Quando, há uns tempos, um indivíduo de bastão "de cuyo nombre no quiero acordarme" me insultou nestas páginas fiquei deprimidíssimo. Não pelos insultos mas porque ter um inimigo rasca é ainda mais humilhante do que não ter inimigo nenhum. Estou, pois, em boas condições para imaginar como se sentirá a Constituição da República depois de ouvir Medina Carreira afirmar na TVI24 que ela, Constituição, "não serve para nada [porque] não paga despesa nenhuma".
Como diria Pascal, Medina Carreira é um belo espírito (pelo menos as TVs acreditam nisso), só que não é geómetra. Sendo que a probabilidade de ele não dizer algo inteiramente previsível é inferior à saída da soma 1 no lançamento de dois dados.
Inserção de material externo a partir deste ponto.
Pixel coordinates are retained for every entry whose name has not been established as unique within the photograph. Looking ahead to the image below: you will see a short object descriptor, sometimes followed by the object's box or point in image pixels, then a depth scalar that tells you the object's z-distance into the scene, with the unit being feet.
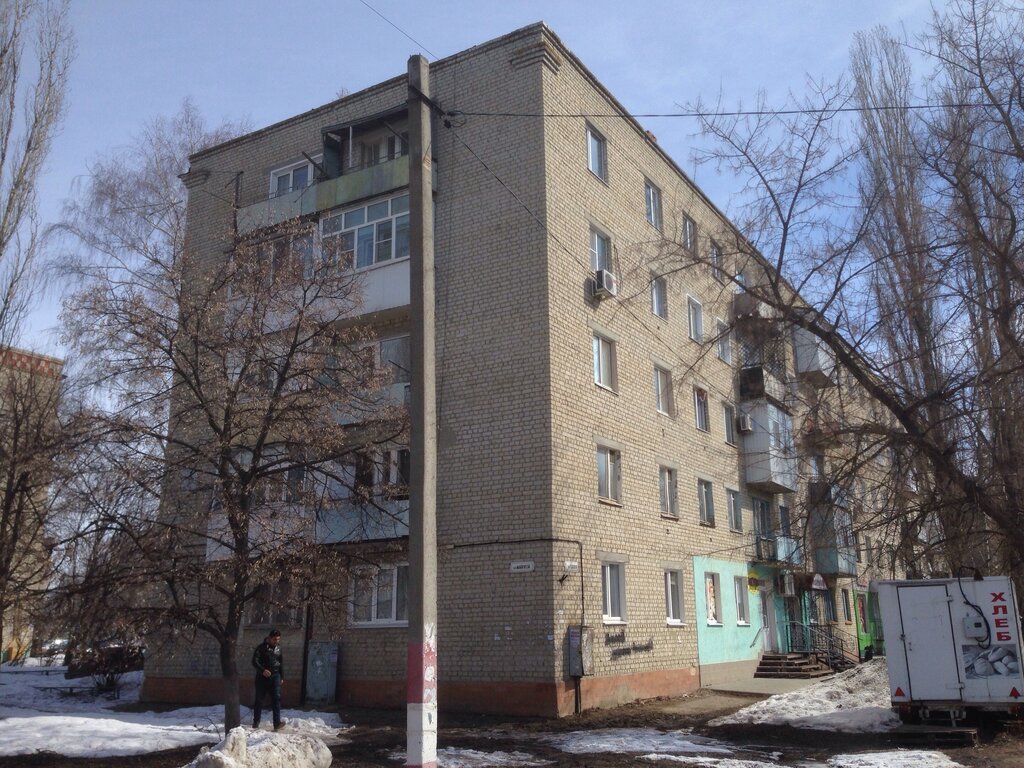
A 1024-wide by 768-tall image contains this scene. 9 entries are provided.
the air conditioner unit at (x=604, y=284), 59.41
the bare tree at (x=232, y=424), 34.76
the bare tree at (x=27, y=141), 49.96
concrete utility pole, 23.98
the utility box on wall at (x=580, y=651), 48.47
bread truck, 39.86
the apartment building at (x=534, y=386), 49.83
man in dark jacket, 41.65
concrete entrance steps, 75.66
O ex-ministro das Finanças é um desses ex-qualquer coisa que, no desemprego político, passam a animadores (no caso, a desanimador) televisivos. O sucesso das suas profecias "gore", neuroticamente repetitivas, junto de certos públicos (não custa a crer que os mesmos que deglutem avidamente filmes de múmias e vampiros) radica nos desvãos obscuros do inconsciente que a psicanálise clássica associa à pulsão de morte.
Ora a Constituição, mesmo não pagando "despesa nenhuma", serve obviamente para alguma coisa: para Medina Carreira ter sobre que falar. Dir-se-á ainda que as circunstâncias de Medina Carreira o contradizem, já que as suas prestações televisivas não servem para nada e, contudo, pagam-lhe as despesas.